The top image on the book cover is of “The Spirit of Detroit,” a statue that was dedicated in 1958. In its left hand, the large figure holds a bronze sphere emanating rays to symbolize God; in the right hand, is a family group that symbolizes all human relationships.
Detroit was roughly 70 percent white when this statue was dedicated. It rests outside the city’s municipal center, which has subsequently been renamed for the first Black mayor of Detroit, Coleman Young.
The bottom picture is of the Joe Louis Statue, a giant Black fist that has come to symbolize “Black power” in a city that is 89 percent Black in 2012.
In 1912, Detroit was less than 2 percent Black. Escape from Detroit: The Collapse of America’s Black Metropolis is the story of what actually happened in a city that was once dubbed “The Arsenal of Democracy.”
Hard to believe that in the 1920s, Detroit had the tallest buildings in America and a thriving arts and culture industry. Of course, the city was more than 90 percent white. The cosmopolitan attitude cultivated in Detroit, with architects building towers that jettisoned into the sky at heights previously unseen in the entire world, earned the city the title of “The Paris of the West.” Now, those largely empty buildings stand as a monument to ‘what could have been’ in a city that wasn’t ravaged by unions, liberalism, or a natural disaster.
It was neglected by its majority population that took over the city in the wake of the 1967 riots.
“The Mogadishu of the West” offers a warning to other American cities. In Black and white, this is the story of Detroit’s collapse.
Paul Kersey takes you on a journey into the real reason Detroit collapsed.
In 1950, Detroit was known to the World as the “Paris of the West.” Boasting a thriving economy and a population of more than 2 million people (80 percent being white), the sky seemed the only limit for this city on the move.
In 1967, the “Arsenal of Democracy” would be home to the worst riot in American history as the Black population of Detroit – roughly 30 percent of the population at the time– would explode in an orgy of violence that was only stopped when the Army marched into town to restore order.
The white population of the city would flee for the suburbs, leaving the remaining Black population in political control of the city’s destiny.
In 2012, order still hasn’t been restored.

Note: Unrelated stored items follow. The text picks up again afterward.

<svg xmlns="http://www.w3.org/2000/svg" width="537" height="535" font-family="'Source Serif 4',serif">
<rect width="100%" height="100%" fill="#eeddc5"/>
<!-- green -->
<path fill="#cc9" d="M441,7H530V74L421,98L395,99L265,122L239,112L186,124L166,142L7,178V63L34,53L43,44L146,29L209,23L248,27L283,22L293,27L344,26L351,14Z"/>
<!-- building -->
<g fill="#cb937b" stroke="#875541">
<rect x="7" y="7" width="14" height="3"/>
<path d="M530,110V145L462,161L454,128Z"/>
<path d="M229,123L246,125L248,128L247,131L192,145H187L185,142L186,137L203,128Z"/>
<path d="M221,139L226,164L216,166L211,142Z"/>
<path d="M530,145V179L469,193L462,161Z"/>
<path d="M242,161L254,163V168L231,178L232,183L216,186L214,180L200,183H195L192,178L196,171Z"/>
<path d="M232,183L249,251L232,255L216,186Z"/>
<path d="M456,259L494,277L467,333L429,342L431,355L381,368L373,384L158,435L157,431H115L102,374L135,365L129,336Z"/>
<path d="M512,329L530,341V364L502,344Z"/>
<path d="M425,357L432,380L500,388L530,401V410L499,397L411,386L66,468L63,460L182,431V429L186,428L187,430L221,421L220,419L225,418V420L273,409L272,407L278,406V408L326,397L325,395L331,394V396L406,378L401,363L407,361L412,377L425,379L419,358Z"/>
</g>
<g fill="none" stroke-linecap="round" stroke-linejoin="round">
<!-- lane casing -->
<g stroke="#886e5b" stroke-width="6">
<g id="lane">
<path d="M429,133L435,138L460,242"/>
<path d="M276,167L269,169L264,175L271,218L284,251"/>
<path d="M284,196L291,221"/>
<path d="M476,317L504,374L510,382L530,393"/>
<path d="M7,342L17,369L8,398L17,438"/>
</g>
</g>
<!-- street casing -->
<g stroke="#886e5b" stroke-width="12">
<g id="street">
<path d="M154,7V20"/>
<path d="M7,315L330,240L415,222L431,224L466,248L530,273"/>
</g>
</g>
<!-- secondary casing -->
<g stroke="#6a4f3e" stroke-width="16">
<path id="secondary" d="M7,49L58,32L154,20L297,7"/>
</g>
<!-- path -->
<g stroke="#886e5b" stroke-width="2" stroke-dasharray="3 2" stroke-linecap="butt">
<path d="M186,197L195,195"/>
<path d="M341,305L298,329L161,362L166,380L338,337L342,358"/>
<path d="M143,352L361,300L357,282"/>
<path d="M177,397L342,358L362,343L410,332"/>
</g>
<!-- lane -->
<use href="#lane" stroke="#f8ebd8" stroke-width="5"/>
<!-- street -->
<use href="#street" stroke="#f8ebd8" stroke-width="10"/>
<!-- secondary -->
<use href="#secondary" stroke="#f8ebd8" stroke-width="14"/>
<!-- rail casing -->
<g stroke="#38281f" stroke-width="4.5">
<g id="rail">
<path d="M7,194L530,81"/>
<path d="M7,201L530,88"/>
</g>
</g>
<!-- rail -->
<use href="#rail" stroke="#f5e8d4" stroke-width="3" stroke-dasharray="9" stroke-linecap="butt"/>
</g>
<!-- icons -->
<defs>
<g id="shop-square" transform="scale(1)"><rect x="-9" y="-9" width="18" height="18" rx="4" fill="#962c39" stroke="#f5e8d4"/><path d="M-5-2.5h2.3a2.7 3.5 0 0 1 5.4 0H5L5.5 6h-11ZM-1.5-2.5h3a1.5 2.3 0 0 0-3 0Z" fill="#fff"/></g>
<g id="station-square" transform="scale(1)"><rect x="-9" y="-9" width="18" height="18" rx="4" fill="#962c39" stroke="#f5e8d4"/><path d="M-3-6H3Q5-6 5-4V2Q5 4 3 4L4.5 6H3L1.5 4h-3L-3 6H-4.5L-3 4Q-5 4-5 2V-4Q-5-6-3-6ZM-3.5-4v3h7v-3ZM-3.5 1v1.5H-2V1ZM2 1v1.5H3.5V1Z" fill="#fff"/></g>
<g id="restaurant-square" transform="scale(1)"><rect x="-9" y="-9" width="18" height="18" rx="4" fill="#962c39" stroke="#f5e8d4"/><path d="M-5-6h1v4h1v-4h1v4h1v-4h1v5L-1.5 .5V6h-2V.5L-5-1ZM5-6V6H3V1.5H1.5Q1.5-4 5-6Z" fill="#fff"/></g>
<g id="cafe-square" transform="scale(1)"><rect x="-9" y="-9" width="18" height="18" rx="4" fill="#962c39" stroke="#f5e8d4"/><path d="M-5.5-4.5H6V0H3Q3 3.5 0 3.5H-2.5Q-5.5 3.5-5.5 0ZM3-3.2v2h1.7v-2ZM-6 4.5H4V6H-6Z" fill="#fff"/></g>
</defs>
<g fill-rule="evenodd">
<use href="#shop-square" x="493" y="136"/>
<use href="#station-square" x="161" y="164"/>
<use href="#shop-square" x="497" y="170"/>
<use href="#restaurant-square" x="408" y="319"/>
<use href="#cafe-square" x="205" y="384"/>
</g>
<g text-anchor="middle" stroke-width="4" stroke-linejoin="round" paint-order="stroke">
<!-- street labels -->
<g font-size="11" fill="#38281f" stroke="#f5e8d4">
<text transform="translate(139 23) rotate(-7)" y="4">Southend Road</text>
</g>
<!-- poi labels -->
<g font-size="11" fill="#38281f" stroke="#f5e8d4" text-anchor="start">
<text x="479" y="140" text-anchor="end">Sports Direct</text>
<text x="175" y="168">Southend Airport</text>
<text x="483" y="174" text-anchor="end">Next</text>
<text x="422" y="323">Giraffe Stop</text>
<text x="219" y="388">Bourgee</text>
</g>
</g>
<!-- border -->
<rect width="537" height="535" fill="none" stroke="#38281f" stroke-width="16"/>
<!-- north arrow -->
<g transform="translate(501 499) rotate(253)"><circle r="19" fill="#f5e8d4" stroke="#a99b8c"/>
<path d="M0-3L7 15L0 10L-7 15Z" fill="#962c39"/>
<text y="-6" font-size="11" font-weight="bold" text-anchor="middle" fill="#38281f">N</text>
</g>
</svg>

Now, a city of roughly 770,000 inhabitants (89 percent Black) has collapsed in a sea of financial mismanagement, crime, drugs, broken schools, eroding infrastructure, and hopelessness.

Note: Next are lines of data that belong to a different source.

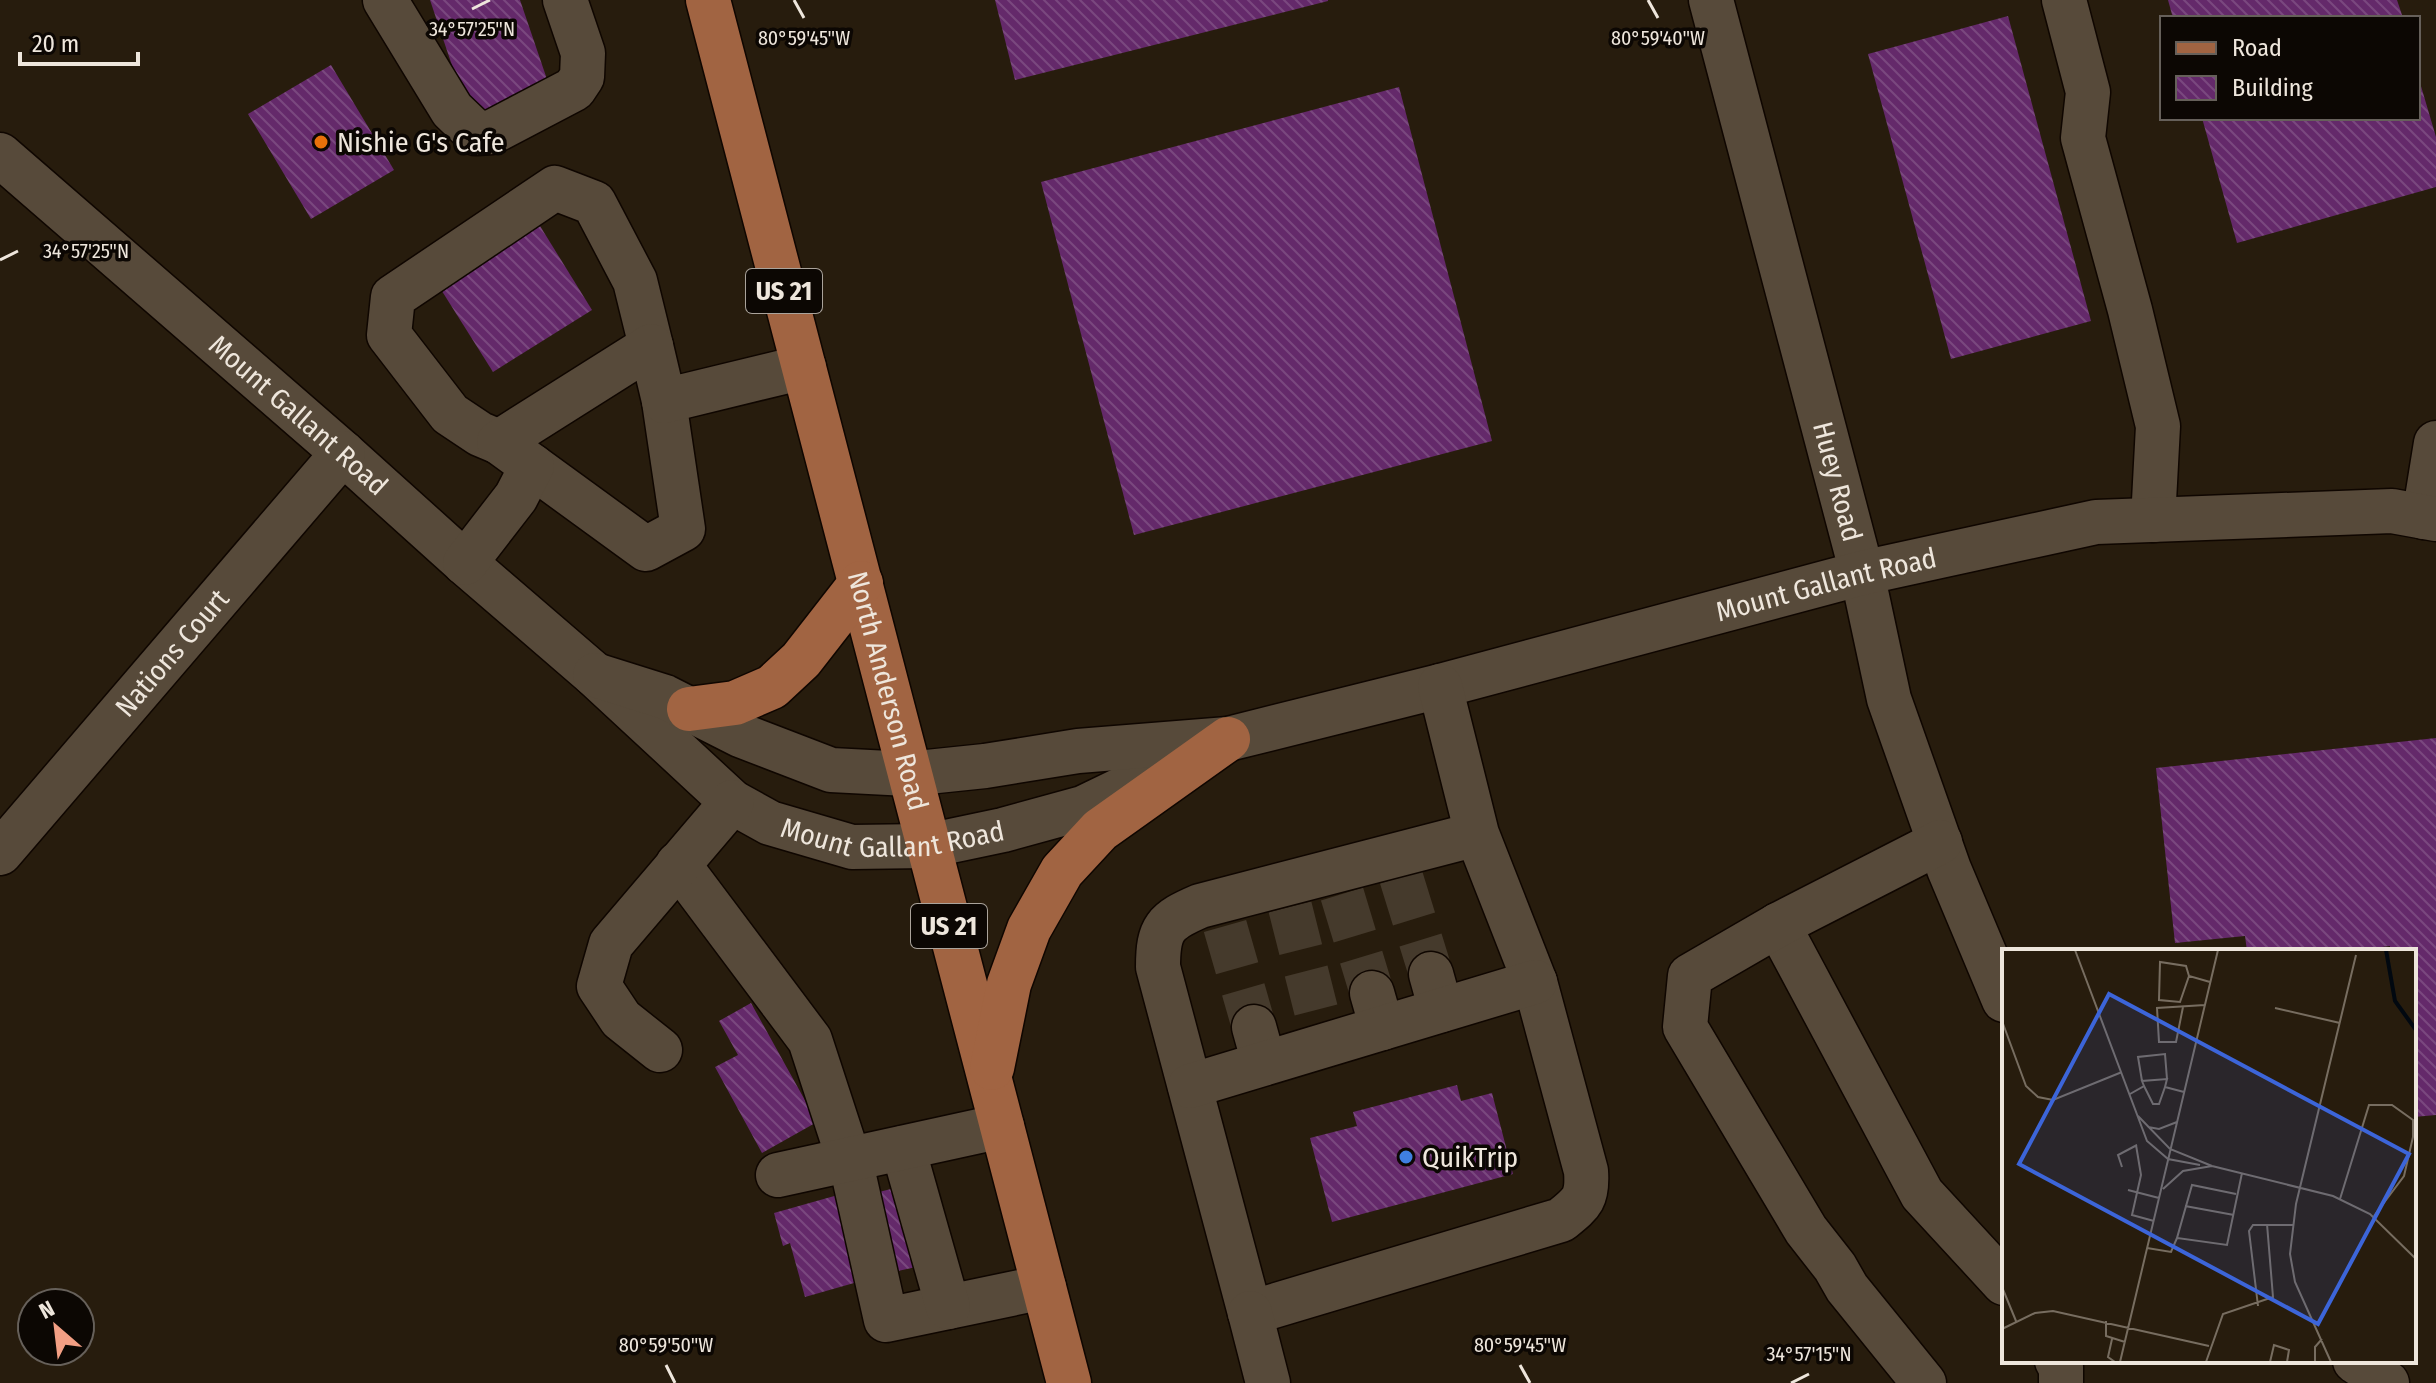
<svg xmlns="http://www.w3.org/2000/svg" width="2436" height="1383" viewBox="0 0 2436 1383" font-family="'Fira Sans Condensed',sans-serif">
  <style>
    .building { fill: url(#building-back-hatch) }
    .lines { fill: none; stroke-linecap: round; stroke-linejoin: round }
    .minor-tunnel { stroke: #453a2c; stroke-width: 44; stroke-dasharray: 44 22; stroke-linecap: butt }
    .minor-casing { stroke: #0f0600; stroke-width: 47 }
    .major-casing { stroke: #0f0600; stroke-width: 47 }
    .minor { stroke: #574a3a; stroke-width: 44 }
    .major { stroke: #a16442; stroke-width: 44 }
    .ticks { fill: none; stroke: #eee6dc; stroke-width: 3 }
    .food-dot { fill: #e8710a; stroke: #0c0703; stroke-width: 3 }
    .shop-dot { fill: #3f7fe0; stroke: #0c0703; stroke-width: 3 }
    .labels { text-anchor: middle; stroke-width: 7; stroke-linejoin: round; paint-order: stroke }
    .shield { fill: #0c0703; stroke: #aaa39b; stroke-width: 2 }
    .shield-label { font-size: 26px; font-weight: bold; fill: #eee6dc }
    .poi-label { font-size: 28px; fill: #eee6dc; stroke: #0c0703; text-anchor: start }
    .street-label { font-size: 28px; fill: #eee6dc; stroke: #0c0703 }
    .inset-river { fill: none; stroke: #010810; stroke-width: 4 }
    .inset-road { fill: none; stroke: #776d60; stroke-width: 2 }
    .view { fill: #3c65d9; fill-opacity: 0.15; stroke: #3c65d9; stroke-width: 4 }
    .inset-edge { fill: none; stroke: #eee6dc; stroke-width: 4 }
    .ticks-label { font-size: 20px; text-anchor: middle; fill: #eee6dc; stroke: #0c0703; stroke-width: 7; stroke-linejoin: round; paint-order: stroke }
  </style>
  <defs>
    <pattern id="building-back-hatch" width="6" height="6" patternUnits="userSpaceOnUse" patternTransform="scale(2)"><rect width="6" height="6" fill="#64296a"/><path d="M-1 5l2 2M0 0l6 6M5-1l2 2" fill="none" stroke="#7a487f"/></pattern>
  </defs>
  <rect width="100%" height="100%" fill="#271c0d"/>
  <g class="building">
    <polygon points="430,0 520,0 552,94 471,122"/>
    <polygon points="995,0 1328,0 1328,1 1015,80"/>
    <polygon points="2168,0 2397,0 2403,18 2173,18"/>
    <polygon points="2008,16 2091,321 1951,359 1868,54"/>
    <polygon points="331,65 394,170 311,219 248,114"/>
    <polygon points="2418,76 2436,137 2436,187 2237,243 2202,118 2418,118"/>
    <polygon points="1399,87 1492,441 1134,535 1041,182"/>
    <polygon points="540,226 592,310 493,372 440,288"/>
    <polygon points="2436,738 2436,1115 2414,1117 2414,951 2390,951 2390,946 2348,951 2247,951 2245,936 2175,943 2156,768"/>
    <polygon points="751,1003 817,1122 762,1153 715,1067 738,1055 719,1021"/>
    <polygon points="1457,1085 1461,1101 1492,1093 1513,1174 1332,1222 1310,1138 1357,1126 1353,1112"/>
    <polygon points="907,1185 930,1264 884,1274 863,1196"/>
    <polygon points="845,1193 868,1279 805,1297 790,1243 783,1246 774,1213"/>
  </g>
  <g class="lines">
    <g class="minor-tunnel">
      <polyline points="1401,877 1431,974"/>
      <polyline points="1342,894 1372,993"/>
      <polyline points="1290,907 1316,1010"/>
      <polyline points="1225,926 1254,1027"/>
    </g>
    <defs>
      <g id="minor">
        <polyline points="385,0 452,110 476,133 492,132 574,89 582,77 583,53 565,0"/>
        <path id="s1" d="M1711,0l151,573 27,126 60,170 55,131"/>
        <polyline points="2064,0 2088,92 2083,138 2130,310 2158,426 2153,520"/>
        <path id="s2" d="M0,155l343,298 122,110 130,112 137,127 38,21 82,24 75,-1 76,-16 80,-22 83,-40"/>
        <polyline points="499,442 480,434 450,414 389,335 393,297 555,188 594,203 635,281 651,346"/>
        <polyline points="532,466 646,549 683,529 664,401"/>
        <polyline points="2424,517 2436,443"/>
        <polyline points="465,563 516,497 532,466 499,442 651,346 664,401 804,367"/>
        <path id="s3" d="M595,675l70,22 75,38 91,35 77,4 77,-8 93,-15 150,-12 212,-53 422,-113 234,-51 296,-11 44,8"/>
        <path d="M1440,686l37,148 58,148 51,189c2,28 -4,32 -25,49l-311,93 -92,-346c0,-39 7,-46 42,-61l277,-72"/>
        <path id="s4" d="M0,853l343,-400"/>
        <polyline points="678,864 810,1040 853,1172 886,1320 1044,1287"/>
        <polyline points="1778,925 1922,1194 2004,1283"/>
        <polyline points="1431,974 1441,1010"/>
        <polyline points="1372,993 1382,1028"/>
        <polyline points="1254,1027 1264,1063"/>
        <polyline points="660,1050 621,1019 599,986 611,944 732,802"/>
        <polyline points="1190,1086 1535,982"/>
        <polyline points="903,1148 948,1307"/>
        <polyline points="778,1175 1002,1126"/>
        <polyline points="1250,1313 1268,1383"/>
        <polyline points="2057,1361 2061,1367 2061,1383"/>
        <polyline points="2355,1361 2387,1383"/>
        <polyline points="1924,1383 1847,1288 1835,1267 1806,1230 1685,1027 1690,976 1778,925 1940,842"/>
      </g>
      <g id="major">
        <path id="s5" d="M708,0l361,1383"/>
        <polyline points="689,709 735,703 772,687 801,660 861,583"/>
        <polyline points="992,1068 1009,984 1029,929 1062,871 1100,830 1228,739"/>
      </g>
    </defs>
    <use href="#minor" class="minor-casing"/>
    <use href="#major" class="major-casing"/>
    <use href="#minor" class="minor"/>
    <use href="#major" class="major"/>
  </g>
  <path class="ticks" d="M794,0l10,18M1648,0l10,18M472,9l18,-9M0,260l18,-9M666,1365l9,18M1520,1365l10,18M1791,1383l18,-9"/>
  <circle class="food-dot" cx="321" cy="142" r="8"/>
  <circle class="shop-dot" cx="1406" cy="1157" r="8"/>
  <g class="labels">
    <g class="shield">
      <rect x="746" y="269" width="76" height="44" rx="6"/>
      <rect x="911" y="904" width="76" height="44" rx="6"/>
    </g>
    <g class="shield-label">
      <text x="784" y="300">US 21</text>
      <text x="949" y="935">US 21</text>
    </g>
    <g class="poi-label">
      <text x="337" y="152">Nishie G's Cafe</text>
      <text x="1422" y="1167">QuikTrip</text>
    </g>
    <g class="street-label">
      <text dy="10" stroke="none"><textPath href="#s2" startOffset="396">Mount Gallant Road</textPath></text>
      <text dy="10" stroke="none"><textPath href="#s1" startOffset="498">Huey Road</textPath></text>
      <text dy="10" stroke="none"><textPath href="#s3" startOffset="1272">Mount Gallant Road</textPath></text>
      <text dy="10" stroke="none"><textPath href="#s4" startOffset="264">Nations Court</textPath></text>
      <text dy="10" stroke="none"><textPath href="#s5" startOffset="714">North Anderson Road</textPath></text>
      <text dy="10" stroke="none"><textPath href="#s2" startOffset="1146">Mount Gallant Road</textPath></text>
    </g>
  </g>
  <g transform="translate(2002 949)">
    <rect width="414" height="414" fill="#271c0d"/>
    <path class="inset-river" d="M384,1l9,51 21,29"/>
    <path class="inset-road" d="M73,1l72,191 21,18 32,6M187,27l-9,26 -21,-2 1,-38 26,4 3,10 21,6M181,58l-7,35h-17l-2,-34 48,-3M273,59l65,15M0,72l24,65 12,11 15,3 69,-28M140,132l-4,-24 27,-3 2,25M142,137l9,18h6l6,-17M128,145l14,-8 -2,-5 25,-2 -2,8 19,5M136,167l32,33 42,17 121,30 37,18 46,45M146,178l11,2 18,-7M134,196l5,30 -9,40 22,6M120,218l-4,-12 19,-10M161,240l20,-18 29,-5M126,241l31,8M234,245l-44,-9 -15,53 50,7 15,-72M338,250l29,-94h23l21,15v17l-9,39 -30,40M183,257l49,9M145,299l24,4 6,-14M0,338l14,34M256,357l-9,-75 4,-6h40M104,372v15l19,6M0,380l33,-16 18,-2 156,35M110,390l-4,18 7,5M118,413l98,-412M204,413l17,-48 50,-17 -6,-73M268,413l4,-17 15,5 -2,12M313,413v-15l7,-8M329,413l-36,-80 -5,-28 6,-50 60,-249"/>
    <path class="view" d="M107,45l300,160 -91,170 -299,-160z"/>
    <rect width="414" height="414" class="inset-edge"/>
  </g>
  <g class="ticks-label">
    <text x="472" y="36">34°57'25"N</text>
    <text x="804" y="45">80°59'45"W</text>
    <text x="1658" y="45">80°59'40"W</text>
    <text x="86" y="258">34°57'25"N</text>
    <text x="666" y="1352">80°59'50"W</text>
    <text x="1520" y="1352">80°59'45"W</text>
    <text x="1809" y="1361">34°57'15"N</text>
  </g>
  <rect x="2160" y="16" width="260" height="104" fill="#0c0703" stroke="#66605a" stroke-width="2"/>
  <rect x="2176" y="42" width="40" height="12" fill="#a16442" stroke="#66605a" stroke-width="2"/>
  <text x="2232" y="56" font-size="24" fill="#eee6dc">Road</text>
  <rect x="2176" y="76" width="40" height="24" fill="url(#building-back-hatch)" stroke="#66605a" stroke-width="2"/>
  <text x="2232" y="96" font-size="24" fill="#eee6dc">Building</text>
  <g transform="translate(56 1327) rotate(332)"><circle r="38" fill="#0c0703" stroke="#66605a" stroke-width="2"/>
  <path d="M0-6L14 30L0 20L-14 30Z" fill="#f39f84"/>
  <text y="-12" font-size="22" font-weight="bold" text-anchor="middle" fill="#eee6dc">N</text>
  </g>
  <path d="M20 52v12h118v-12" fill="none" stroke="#eee6dc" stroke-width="4"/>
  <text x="32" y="52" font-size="24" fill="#eee6dc" stroke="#0c0703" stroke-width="6" paint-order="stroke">20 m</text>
</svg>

Detroit is the story of America’s future. Escape from Detroit: The Collapse of America’s Black Metropolis is the first of it’s kind: a book that places the blame for the complete collapse of the city on its majority population.
It serves as a clarion call – a warning – to other American cities.
“Learn, Whitey, Learn!”—Paul Kersey’s ESCAPE FROM DETROIT By Peter Bradley (From Vdare.com)
In one of the best chapters of Escape From Detroit, Kersey compares the fate of Detroit to another Rust Belt city—Pittsburgh. The steel industry in Pittsburgh was hit much harder than the auto industry in Detroit in the 1970s and 80s. Yet the loss of its main industry did not cause Pittsburgh residents to riot and burn down their city. In fact, Forbes recently named Pittsburgh “The Most Livable City in America.” The Economist called Pittsburgh “The Best City in America.”
Of course, Pittsburgh is one of the whitest big cities in America while Detroit is the blackest. Whites are 65 percent of the population in Pittsburgh while blacks are only 25 percent.
Whites comprise nearly 90 percent of the greater Pittsburgh metro area.